REQUIRED WORK: Set down, word for word, every line from the beginning of the material through the line containing "US$220.00-520.00", inclusive.

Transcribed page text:
==========
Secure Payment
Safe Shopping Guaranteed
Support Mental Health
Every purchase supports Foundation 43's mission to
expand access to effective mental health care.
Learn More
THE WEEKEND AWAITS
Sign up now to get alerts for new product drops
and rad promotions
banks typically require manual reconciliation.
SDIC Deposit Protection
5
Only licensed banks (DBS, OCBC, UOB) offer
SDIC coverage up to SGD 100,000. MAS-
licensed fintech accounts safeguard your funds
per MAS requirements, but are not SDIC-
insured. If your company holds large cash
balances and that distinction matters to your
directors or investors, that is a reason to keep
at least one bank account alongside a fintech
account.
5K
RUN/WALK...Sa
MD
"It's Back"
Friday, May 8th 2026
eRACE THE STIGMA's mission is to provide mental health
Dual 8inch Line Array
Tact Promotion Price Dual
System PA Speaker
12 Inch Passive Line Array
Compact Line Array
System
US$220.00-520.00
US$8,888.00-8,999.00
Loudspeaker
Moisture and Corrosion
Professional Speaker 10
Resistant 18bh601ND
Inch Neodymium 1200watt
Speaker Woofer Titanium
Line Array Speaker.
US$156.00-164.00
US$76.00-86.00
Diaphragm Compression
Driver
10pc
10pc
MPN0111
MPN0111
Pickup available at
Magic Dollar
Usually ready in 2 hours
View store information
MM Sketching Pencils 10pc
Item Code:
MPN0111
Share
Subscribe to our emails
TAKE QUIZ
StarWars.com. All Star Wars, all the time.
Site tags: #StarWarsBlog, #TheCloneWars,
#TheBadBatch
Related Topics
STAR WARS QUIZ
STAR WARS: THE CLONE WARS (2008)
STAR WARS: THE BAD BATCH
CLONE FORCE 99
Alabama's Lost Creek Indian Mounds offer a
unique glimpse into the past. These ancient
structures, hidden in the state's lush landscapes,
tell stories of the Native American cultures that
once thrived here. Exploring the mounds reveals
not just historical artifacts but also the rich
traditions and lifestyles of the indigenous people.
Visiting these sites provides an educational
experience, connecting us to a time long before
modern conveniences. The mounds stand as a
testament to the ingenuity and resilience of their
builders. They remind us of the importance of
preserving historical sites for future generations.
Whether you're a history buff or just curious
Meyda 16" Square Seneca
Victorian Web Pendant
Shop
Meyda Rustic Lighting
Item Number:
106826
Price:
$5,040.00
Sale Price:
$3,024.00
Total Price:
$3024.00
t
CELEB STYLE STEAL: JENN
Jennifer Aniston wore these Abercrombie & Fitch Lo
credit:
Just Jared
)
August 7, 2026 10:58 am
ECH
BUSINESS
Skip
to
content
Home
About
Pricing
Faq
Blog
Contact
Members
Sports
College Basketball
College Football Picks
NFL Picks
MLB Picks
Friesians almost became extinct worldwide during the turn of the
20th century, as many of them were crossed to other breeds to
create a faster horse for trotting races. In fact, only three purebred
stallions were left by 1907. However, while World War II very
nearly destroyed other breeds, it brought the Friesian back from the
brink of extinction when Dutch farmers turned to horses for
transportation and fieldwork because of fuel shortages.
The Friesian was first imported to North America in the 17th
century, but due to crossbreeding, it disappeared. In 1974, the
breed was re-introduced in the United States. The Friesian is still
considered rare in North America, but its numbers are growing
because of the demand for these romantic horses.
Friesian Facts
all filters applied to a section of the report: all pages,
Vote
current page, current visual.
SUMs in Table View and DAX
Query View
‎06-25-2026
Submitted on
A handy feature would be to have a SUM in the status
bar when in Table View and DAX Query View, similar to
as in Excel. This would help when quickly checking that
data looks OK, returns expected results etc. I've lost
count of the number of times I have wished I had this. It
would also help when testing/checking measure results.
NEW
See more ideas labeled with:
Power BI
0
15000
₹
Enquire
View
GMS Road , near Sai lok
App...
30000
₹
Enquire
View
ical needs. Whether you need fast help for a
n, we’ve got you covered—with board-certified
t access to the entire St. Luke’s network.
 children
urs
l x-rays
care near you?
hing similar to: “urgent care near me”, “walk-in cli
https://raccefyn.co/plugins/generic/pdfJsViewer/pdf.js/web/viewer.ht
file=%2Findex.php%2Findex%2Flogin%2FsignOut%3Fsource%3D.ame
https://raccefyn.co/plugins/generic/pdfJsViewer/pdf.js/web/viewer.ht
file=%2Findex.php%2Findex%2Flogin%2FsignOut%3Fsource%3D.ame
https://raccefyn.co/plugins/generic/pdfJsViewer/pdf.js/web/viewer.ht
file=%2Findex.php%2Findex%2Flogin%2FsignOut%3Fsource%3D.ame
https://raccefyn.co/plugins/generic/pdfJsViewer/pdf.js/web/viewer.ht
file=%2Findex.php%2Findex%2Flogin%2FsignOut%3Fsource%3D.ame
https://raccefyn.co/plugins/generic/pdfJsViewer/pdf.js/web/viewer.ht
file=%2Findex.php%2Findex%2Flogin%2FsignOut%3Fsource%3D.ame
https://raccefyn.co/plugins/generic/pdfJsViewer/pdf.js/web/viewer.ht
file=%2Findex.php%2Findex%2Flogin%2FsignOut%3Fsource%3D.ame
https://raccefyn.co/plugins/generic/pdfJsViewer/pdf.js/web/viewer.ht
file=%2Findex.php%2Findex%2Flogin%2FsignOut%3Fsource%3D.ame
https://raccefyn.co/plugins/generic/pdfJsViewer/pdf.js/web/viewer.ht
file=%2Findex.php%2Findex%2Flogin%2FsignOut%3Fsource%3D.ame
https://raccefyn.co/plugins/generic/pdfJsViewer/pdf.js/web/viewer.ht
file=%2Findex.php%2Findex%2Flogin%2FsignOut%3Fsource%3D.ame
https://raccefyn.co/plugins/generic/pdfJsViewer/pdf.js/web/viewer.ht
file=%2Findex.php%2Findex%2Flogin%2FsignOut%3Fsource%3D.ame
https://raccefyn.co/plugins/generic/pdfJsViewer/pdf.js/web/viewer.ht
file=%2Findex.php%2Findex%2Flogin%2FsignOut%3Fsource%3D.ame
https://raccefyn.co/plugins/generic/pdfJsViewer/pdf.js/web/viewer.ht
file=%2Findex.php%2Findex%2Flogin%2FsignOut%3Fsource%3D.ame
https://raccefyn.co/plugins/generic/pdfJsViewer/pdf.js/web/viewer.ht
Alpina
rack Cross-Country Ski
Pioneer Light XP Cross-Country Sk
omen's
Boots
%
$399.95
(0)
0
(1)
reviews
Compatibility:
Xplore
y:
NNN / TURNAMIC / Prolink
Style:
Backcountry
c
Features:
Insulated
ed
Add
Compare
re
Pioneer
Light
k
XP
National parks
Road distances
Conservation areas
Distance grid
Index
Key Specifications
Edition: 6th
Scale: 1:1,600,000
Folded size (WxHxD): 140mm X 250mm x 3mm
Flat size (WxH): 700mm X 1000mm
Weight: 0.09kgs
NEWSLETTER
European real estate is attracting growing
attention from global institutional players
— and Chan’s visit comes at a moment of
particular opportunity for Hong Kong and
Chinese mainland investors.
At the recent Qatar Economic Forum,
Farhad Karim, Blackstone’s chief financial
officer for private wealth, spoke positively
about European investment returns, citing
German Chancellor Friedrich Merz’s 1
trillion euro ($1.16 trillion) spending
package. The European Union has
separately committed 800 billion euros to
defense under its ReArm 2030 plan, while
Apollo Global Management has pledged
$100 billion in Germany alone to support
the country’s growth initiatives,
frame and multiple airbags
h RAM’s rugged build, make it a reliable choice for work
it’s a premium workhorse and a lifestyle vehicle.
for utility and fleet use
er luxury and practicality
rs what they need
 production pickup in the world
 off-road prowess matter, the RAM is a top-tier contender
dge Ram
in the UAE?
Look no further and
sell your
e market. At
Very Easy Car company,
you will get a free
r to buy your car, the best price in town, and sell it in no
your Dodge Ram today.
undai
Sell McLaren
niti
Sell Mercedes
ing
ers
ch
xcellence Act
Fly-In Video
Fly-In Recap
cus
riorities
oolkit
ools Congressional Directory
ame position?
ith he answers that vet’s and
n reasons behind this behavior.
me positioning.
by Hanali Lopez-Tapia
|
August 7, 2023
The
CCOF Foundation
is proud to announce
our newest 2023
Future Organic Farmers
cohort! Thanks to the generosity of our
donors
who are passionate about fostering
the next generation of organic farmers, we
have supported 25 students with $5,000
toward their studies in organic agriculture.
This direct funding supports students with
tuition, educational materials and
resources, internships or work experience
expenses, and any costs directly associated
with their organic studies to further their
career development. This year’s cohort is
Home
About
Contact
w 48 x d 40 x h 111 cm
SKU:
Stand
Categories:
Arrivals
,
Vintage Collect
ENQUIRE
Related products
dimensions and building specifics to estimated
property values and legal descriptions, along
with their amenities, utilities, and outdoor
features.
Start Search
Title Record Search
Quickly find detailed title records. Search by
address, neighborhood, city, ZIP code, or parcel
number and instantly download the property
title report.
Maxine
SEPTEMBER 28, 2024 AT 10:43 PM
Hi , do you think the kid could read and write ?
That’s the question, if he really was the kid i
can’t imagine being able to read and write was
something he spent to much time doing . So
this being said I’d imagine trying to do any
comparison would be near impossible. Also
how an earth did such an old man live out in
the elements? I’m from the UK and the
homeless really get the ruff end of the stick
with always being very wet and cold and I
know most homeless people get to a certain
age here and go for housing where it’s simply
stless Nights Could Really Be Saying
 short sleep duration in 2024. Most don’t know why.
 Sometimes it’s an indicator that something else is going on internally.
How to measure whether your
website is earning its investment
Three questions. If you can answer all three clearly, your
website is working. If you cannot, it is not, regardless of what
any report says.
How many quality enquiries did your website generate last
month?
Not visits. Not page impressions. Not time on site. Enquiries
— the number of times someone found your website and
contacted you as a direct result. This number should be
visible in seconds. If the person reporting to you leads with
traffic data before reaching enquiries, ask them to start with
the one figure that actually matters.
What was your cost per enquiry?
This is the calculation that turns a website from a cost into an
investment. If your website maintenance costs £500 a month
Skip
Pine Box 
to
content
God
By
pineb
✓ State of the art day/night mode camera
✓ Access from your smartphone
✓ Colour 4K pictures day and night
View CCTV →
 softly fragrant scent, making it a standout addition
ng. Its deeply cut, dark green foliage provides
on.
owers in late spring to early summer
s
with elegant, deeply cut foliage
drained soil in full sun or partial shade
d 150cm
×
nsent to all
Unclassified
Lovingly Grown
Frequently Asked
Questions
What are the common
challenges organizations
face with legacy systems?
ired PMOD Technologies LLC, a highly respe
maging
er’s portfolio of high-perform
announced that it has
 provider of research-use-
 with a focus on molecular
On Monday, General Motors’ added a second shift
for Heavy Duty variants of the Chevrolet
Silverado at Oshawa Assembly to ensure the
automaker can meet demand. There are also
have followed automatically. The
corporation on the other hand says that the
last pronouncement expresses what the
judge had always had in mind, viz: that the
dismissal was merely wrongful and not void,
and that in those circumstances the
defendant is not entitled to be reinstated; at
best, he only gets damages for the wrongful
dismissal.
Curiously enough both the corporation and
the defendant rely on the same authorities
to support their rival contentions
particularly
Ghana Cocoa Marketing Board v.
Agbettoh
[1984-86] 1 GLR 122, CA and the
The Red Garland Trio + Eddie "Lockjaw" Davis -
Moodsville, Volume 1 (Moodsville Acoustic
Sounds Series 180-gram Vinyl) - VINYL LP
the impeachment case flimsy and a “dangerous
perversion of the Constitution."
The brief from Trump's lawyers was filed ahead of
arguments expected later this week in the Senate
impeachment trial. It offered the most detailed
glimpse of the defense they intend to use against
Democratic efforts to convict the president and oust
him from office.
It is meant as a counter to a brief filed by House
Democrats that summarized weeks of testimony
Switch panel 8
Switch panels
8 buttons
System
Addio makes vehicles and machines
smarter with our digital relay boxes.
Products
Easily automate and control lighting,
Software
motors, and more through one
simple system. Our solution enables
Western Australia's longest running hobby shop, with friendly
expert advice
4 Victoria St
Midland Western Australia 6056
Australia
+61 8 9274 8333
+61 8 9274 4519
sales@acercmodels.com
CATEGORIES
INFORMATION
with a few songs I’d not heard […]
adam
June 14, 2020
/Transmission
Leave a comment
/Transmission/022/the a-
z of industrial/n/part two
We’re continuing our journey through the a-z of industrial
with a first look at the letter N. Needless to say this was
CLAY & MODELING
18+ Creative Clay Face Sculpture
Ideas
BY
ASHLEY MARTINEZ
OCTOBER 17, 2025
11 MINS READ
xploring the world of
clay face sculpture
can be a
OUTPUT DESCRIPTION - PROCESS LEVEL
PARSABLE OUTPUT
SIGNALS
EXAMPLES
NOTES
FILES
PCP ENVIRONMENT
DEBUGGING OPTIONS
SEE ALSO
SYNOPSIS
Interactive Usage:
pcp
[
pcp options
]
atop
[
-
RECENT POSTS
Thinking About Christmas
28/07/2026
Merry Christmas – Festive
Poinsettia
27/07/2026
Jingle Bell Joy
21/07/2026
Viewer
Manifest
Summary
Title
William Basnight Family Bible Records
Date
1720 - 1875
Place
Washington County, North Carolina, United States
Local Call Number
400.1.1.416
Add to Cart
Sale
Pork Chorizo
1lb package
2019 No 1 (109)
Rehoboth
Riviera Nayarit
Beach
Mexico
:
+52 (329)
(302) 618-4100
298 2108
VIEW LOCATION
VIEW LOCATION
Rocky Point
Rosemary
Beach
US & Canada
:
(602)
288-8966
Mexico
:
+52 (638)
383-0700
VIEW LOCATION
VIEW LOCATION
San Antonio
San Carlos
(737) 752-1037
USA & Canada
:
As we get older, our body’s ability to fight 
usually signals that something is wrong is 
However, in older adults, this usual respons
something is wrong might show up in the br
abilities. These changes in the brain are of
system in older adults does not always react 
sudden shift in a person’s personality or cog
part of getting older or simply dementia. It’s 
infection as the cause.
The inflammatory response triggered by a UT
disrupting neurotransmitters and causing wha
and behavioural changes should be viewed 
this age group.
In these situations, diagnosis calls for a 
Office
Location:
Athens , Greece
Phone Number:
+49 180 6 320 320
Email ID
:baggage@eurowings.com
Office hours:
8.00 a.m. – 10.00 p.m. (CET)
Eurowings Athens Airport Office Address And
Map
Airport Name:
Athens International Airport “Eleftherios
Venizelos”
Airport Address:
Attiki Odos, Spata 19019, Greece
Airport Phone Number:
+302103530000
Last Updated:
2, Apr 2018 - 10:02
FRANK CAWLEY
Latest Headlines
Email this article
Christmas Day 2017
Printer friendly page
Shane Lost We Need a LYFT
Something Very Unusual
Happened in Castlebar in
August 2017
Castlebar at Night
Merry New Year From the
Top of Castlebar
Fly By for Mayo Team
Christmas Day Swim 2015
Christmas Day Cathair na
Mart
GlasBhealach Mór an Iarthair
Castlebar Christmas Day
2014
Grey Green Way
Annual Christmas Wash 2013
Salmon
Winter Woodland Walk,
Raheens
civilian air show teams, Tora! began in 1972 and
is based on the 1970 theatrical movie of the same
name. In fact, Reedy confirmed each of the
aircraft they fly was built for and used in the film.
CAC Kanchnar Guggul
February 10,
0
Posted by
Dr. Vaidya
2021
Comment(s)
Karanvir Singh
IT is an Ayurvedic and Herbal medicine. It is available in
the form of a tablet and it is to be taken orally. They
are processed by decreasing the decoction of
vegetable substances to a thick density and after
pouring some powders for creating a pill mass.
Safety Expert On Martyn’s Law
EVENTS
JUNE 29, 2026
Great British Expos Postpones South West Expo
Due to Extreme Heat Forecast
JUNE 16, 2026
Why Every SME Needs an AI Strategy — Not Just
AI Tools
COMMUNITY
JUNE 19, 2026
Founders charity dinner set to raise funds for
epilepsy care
==========
ANSWER SECTION:
Secure Payment
Safe Shopping Guaranteed
Support Mental Health
Every purchase supports Foundation 43's mission to
expand access to effective mental health care.
Learn More
THE WEEKEND AWAITS
Sign up now to get alerts for new product drops
and rad promotions
banks typically require manual reconciliation.
SDIC Deposit Protection
5
Only licensed banks (DBS, OCBC, UOB) offer
SDIC coverage up to SGD 100,000. MAS-
licensed fintech accounts safeguard your funds
per MAS requirements, but are not SDIC-
insured. If your company holds large cash
balances and that distinction matters to your
directors or investors, that is a reason to keep
at least one bank account alongside a fintech
account.
5K
RUN/WALK...Sa
MD
"It's Back"
Friday, May 8th 2026
eRACE THE STIGMA's mission is to provide mental health
Dual 8inch Line Array
Tact Promotion Price Dual
System PA Speaker
12 Inch Passive Line Array
Compact Line Array
System
US$220.00-520.00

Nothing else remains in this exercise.